Hotline TNT, “Raspberry Moon”

Will Anderson’s debut with a full band exhibits his fondness for crunchy shoegaze while incorporating a stripped-down, folk-referencing sound tinged with melancholic guitar.
Reviews

Hotline TNT, Raspberry Moon

Will Anderson’s debut with a full band exhibits his fondness for crunchy shoegaze while incorporating a stripped-down, folk-referencing sound tinged with melancholic guitar.

Words: Juan Gutierrez

June 20, 2025

Hotline TNT
Raspberry Moon
THIRD MAN

The brainchild of Will Anderson, Hotline TNT gained traction with his 2023 sophomore release Cartwheel, which earned him spots at major music festivals over the past two years as well as opening slots for Hippo Campus and Fleshwater on recent tours.
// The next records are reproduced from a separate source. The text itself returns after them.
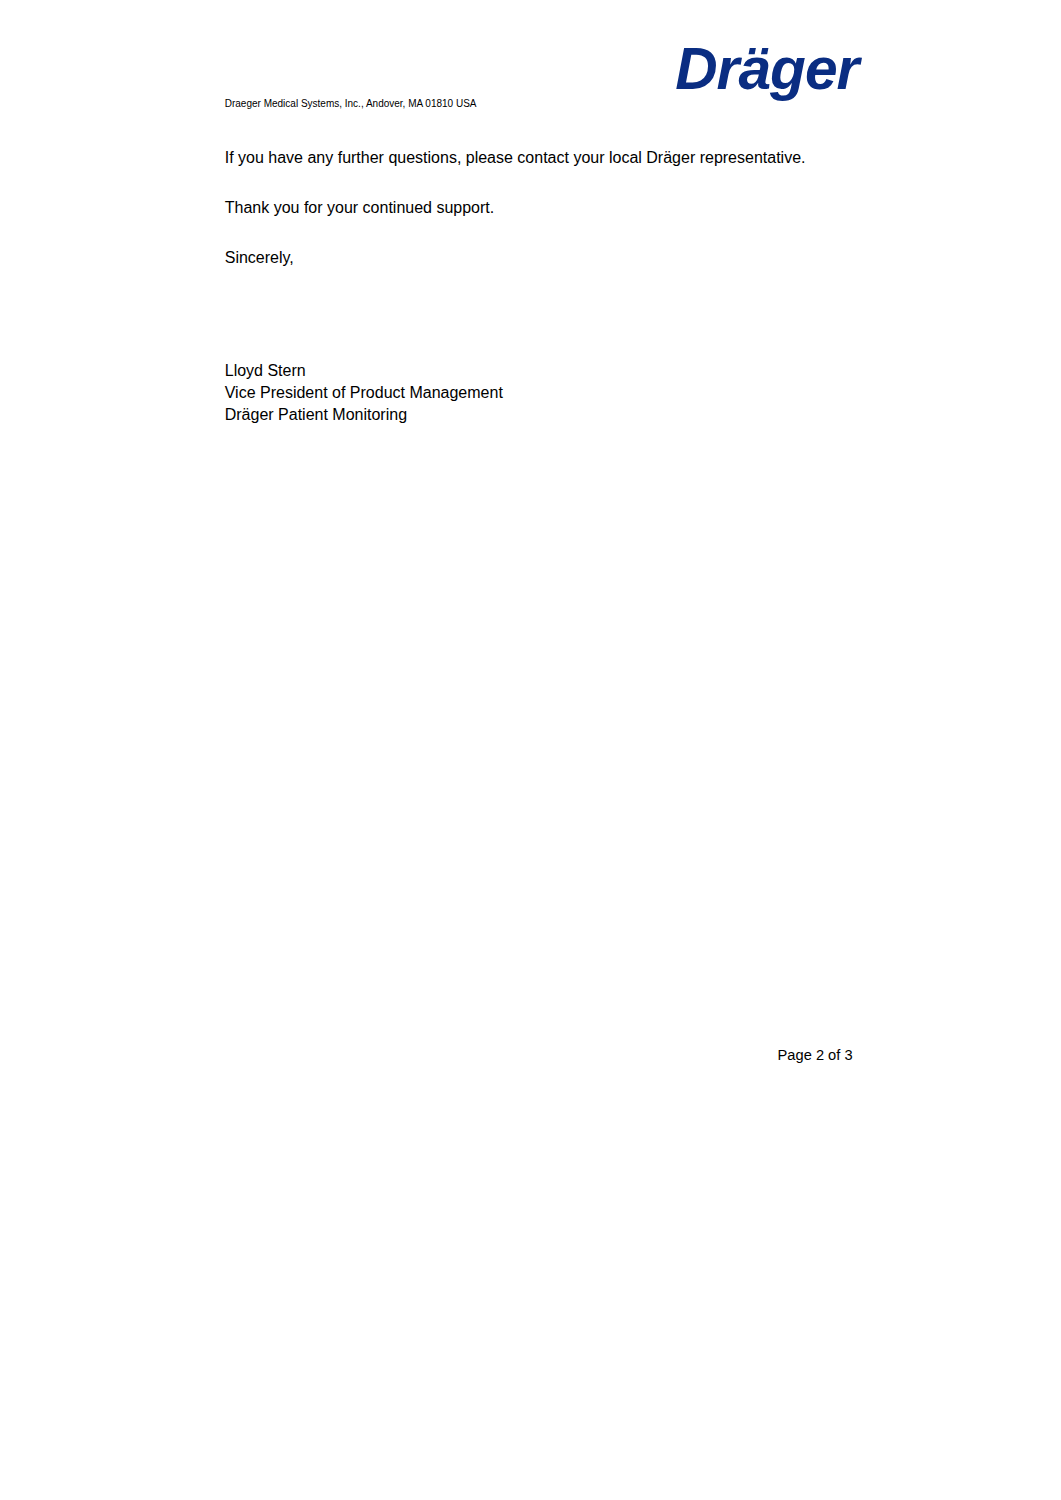Dräger
Draeger Medical Systems, Inc., Andover, MA 01810 USA
If you have any further questions, please contact your local Dräger representative.
Thank you for your continued support.
Sincerely,
Lloyd Stern
Vice President of Product Management
Dräger Patient Monitoring
Page 2 of 3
Anderson’s penchant for catchy melodies, suspended chords, and shoegaze-influenced guitar effects became a winning combination, which was enhanced by the addition of touring members August Beetschen, Olivia Garner, Mike Ralston, and The Berries’ Matt Berry, who joined him on tour and ended up staying onboard to contribute to Hotline TNT’s latest record, Raspberry Moon. 
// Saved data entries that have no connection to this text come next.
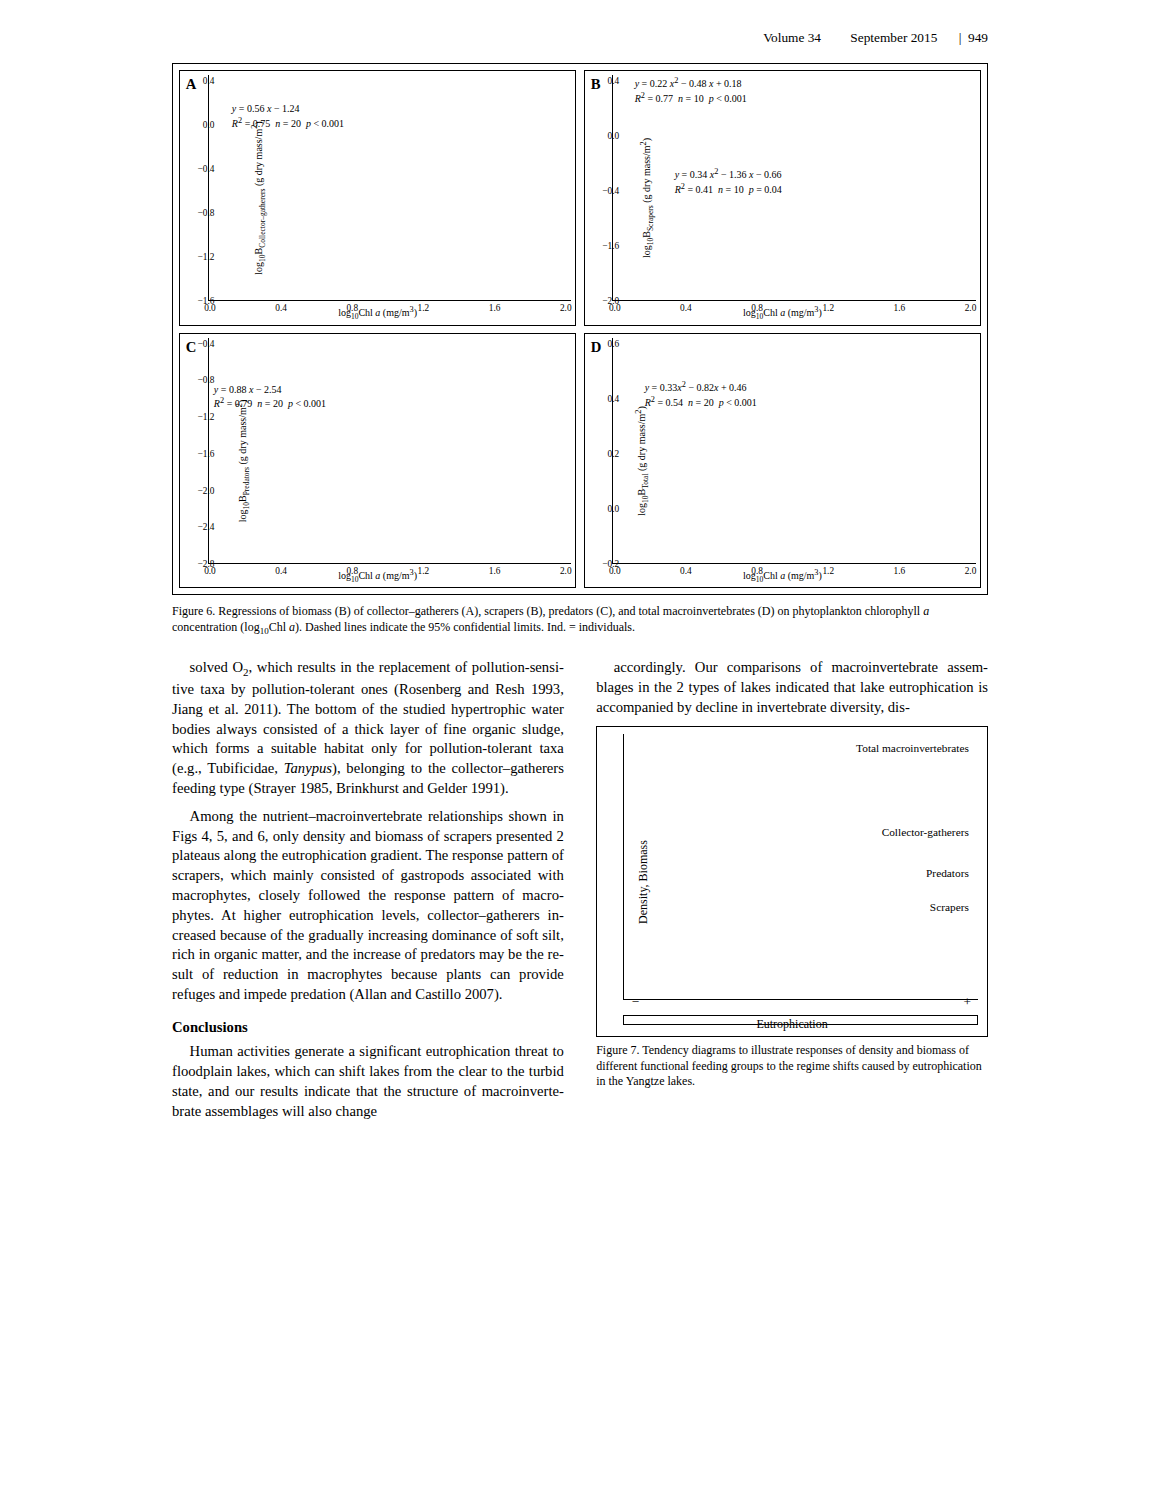Volume 34 September 2015| 949
A y = 0.56 x − 1.24
R2 = 0.75 n = 20 p < 0.001 log10BCollector–gatherers (g dry mass/m2)
0.40.0−0.4−0.8−1.2−1.6
0.00.40.81.21.62.0
log10Chl a (mg/m3)
B y = 0.22 x2 − 0.48 x + 0.18
R2 = 0.77 n = 10 p < 0.001 y = 0.34 x2 − 1.36 x − 0.66
R2 = 0.41 n = 10 p = 0.04 log10BScrapers (g dry mass/m2)
0.40.0−0.4−1.6−2.0
0.00.40.81.21.62.0
log10Chl a (mg/m3)
C y = 0.88 x − 2.54
R2 = 0.79 n = 20 p < 0.001 log10BPredators (g dry mass/m2)
−0.4−0.8−1.2−1.6−2.0−2.4−2.8
0.00.40.81.21.62.0
log10Chl a (mg/m3)
D y = 0.33x2 − 0.82x + 0.46
R2 = 0.54 n = 20 p < 0.001 log10BTotal (g dry mass/m2)
0.60.40.20.0−0.2
0.00.40.81.21.62.0
log10Chl a (mg/m3)
Figure 6. Regressions of biomass (B) of collector–gatherers (A), scrapers (B), predators (C), and total macroinvertebrates (D) on phytoplankton chlorophyll a concentration (log10Chl a). Dashed lines indicate the 95% confidential limits. Ind. = individuals.
solved O2, which results in the replacement of pollution-sensitive taxa by pollution-tolerant ones (Rosenberg and Resh 1993, Jiang et al. 2011). The bottom of the studied hypertrophic water bodies always consisted of a thick layer of fine organic sludge, which forms a suitable habitat only for pollution-tolerant taxa (e.g., Tubificidae, Tanypus), belonging to the collector–gatherers feeding type (Strayer 1985, Brinkhurst and Gelder 1991).
Among the nutrient–macroinvertebrate relationships shown in Figs 4, 5, and 6, only density and biomass of scrapers presented 2 plateaus along the eutrophication gradient. The response pattern of scrapers, which mainly consisted of gastropods associated with macrophytes, closely followed the response pattern of macrophytes. At higher eutrophication levels, collector–gatherers increased because of the gradually increasing dominance of soft silt, rich in organic matter, and the increase of predators may be the result of reduction in macrophytes because plants can provide refuges and impede predation (Allan and Castillo 2007).
Conclusions
Human activities generate a significant eutrophication threat to floodplain lakes, which can shift lakes from the clear to the turbid state, and our results indicate that the structure of macroinvertebrate assemblages will also change
accordingly. Our comparisons of macroinvertebrate assemblages in the 2 types of lakes indicated that lake eutrophication is accompanied by decline in invertebrate diversity, dis-
Density, Biomass
Total macroinvertebrates Collector-gatherers Predators Scrapers − +
Eutrophication
Figure 7. Tendency diagrams to illustrate responses of density and biomass of different functional feeding groups to the regime shifts caused by eutrophication in the Yangtze lakes.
Their debut as a full band pulls back on the noise-rock guitar of Cartwheel and replaces it with a stripped-down, folk-referencing sound tinged with melancholic guitar reminiscent of Wednesday, MJ Lenderman, and Alex G. Yet Anderson’s fondness for crunchy, shoegaze-styled riffs and experimentation largely sets him apart from those contemporaries—Raspberry Moon is predominantly neither drenched in reverb nor carefree jangle-rock. It’s an intriguing middle ground, a place where both genres coexist as one. 

Even though these sonically opposing genres do sometimes clash, for the most part they’re almost paradoxically harmonious here, despite the added dissonance and feedback the band employs. Beneath the coating that these two dominating genres create, you can also distinguish other influences on these songs, like the psych-rock synths on “Transition Lens” and the krautrock-esque rhythms on “Break Right.” Anderson and company subtly incorporate these disparate sounds together, tweaking them with the right amount of novelty without them sounding too jarring   

Raspberry Moon is an album that you can fade into—one track flows seamlessly into the next, like small pools connected by a river. The aforementioned synthesizer trip works much in this way, musically: “Transition Lens” smoothly drops you into the third track, “The Scene,” a song that was, funnily enough, the first track Anderson wrote for the record and therefore set the scene for Raspberry Moon. At the album’s midpoint, “Break Right” breaks from the shoegazy haze and plays with krautrock conventions—not typical backing for such saccharine lyrics, but this is what makes this album so interesting. Once you think you’ve figured them out, you’re thrown another curveball as to what the Hotline TNT project actually is.